Giora Feidman Sextett vereint Menschen um des Friedens willen

Klare Friedensbotschaft für die Welt: Giora Feidman in Bad Oeynhausen.RL/Bad Oeynhausen. Ganz leise auf seiner Klarinette spielend kommt er von hinten durch den Mittelgang der Auferstehungskirche nach vorne. Das ist quasi ein Konzert-Markenzeichen von Giora Feidman, der an diesem Abend bereits zum vierten Mal in Bad Oeynhausen zu Gast ist. Pfarrer Hartmut Birkelbach vom Kulturreferat „KuK!“ des Evangelischen Kirchenkreises Vlotho hat ihn wieder in die Kurstadt geholt. 

Vorne angekommen erklimmt der 82-jährige weltbekannte Künstler die Stufen zum Altarraum etwas mühsam. Aber dann sprüht er in altbekannter temperamentvoller Frische und befeuert seine Bandmitglieder des für sein aktuelles Musikprojekt eigens zusammengestellten Sextetts. 

„Klezmer for Peace“ - das Giora Feidman Sextet in der Auferstehungskirche am Kurpark in Bad Oeynhausen.

„Klezmer for Peace“ heißt dieses Programm, mit dem Feidman sich erneut als Botschafter einer großen Idee erweist. „Musik ist die eine Sprache, die Menschen unabhängig von Herkunft, Kultur und Religion zusammenführt und Zusammengehörigkeit über alle Grenzen hinweg erleben lässt.“ So in etwa sind Feidmans in seiner unverwechselbaren deutsch-englischen Mischsprache vorgetragenen Gedanken. Dass alle Menschen zu einer großen Familie gehören, einfach weil sie Menschen sind, konnten die gut 500 Konzertbesucher an diesem Abend für ein paar friedvolle Momente echt erleben.

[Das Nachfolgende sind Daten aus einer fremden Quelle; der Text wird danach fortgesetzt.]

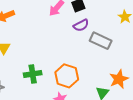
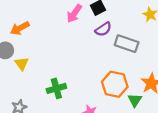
orange hexagon: (67, 76) -> (115, 84), moved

Zum Teil ungewöhnliche Instrumenten: Muhittin Kemal Temel spielte die orientalische Zither (Kanun) und Gürken Balkan Gitarre und die klassische Dud.Die Friedensabsicht des Konzertprojekts wirkt nicht aufgesetzt. Sie ist implementiert in hochprofessionell vorgetragene Musik unterschiedlichster Stilrichtungen, im weitesten Sinne hier als Klezmer bezeichnet, also einer Form von „Volksmusik“, die eine lange jüdische, internationale Tradition hat. Feidmans Sextett besteht aus drei muslimischen und drei jüdischen Musikern, die mit ihren in solchem Kontext zum Teil ungewöhnlichen Instrumenten wie Kanun, einer orientalischen Zither, und der klassischen Harfe ein vielschichtiges Klangbild der Folkmusik präsentieren.

Hila Ofek spielte die Harfe und fügte sich bewegend in die Folkmusik ein.

Manches klingt orientalisch, für „westliche Ohren“ fremd, ohne aber den Zuhörer abzuschrecken. Es will vielmehr einladen, anlocken, was zweifellos auch gelingt. Und eben darin liegt die Tiefe der Botschaft dieses Konzerts eines jüdisch-muslimischen Sextetts, unter dem Kreuz im Altarraum einer christlichen Kirche vorgetragen: Scheinbare Widersprüche überwindet das Giora Feidman Sextett mit Musik zu einer wunderbaren Harmonie, die Feidman dann nur noch kurz, das Publikum symbolisch umarmend, deuten muss: „We are family!“

Auf die hervorragenden Einzelleistungen der Musiker kann an dieser Stelle nicht im Detail eingegangen werden. Der Maestro überlässt ihnen auf weiten Strecken großzügig den Raum, setzt sich hin, ruht zwischendurch ein wenig aus, während seine familiären und musikalischen „Nachkommen“ (Enkelin Hila Ofek an der Harfe ist mit ihrem Mann Andre Tsirlin auch dabei) ihr Klezmer-Feuerwerk entzünden. Aber dann steht er auch wieder auf und mischt in alter Frische kräftig mit, unablässig engagiert für Völkerverständigung und Frieden in der Welt.

Andre Tsirlin (links) brillierte mit dem Sopransaxophon. Murat Coskun sorgte für Percussion und steuerte auch eigene Kompositionen mit bei.